Chasing Emily: A Review of ‘Emily’s Ghost’

Author: Jennifer Holberg, Professor of English
Books & Culture online
Posted on: Sep 22, 2009

Emily Brontė hears dead people.

Or at least she does according to the latest entry in the Brontė family literary sweepstakes, Denise Giardina’s Emily’s Ghost. To be fair, Emily only gets all Sixth Sense-y in the beginning and ending sections of Giardina’s novel (somehow, I guess, the otherworldly presences just aren’t as convenient or necessary in the vast middle chapters of the novel). And lest the reader believe that these voices are evidence of schizophrenia or a matter of purely imaginative inner dialogue (the latter a possibility that Anne Brontė raises at one point in the novel), Giardina has her Emily affirm quite forcefully the reality of her auditory companions.
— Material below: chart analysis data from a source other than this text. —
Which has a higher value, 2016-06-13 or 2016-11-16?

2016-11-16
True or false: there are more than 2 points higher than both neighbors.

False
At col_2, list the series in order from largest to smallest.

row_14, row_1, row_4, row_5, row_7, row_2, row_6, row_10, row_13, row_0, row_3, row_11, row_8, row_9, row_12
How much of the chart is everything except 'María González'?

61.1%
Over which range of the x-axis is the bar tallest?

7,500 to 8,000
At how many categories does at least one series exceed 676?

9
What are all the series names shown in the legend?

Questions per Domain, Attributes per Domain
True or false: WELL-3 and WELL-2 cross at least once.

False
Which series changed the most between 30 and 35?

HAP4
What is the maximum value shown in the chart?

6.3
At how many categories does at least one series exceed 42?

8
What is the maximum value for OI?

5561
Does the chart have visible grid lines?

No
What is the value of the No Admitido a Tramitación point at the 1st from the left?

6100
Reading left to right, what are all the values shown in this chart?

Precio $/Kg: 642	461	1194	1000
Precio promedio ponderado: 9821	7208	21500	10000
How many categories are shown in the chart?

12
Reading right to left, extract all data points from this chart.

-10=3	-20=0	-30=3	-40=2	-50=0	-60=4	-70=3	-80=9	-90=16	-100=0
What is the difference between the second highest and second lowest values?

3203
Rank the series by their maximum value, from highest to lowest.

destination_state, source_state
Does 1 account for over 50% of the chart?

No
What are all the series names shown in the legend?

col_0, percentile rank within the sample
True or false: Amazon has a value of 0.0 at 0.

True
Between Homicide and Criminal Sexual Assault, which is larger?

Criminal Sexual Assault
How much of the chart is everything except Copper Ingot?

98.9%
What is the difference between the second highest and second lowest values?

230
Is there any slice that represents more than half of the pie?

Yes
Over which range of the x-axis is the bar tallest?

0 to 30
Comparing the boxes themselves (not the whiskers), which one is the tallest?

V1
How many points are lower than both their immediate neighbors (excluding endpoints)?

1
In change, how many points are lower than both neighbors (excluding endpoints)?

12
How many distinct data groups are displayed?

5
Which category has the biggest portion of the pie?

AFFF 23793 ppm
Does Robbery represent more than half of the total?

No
What’s more, Giardina’s Emily is ardently and actively political (a Chartist, no less); strongly and nobly rebellious against everything well-established in early Victorian society; and the participant in a passionate, if unconsummated, romance. Throw in a pinch of plot elements taken from Jane Eyre and a dash of Jo March-style hair-chopping, and you begin to get the idea of the portrait of Emily Brontė this book gives us.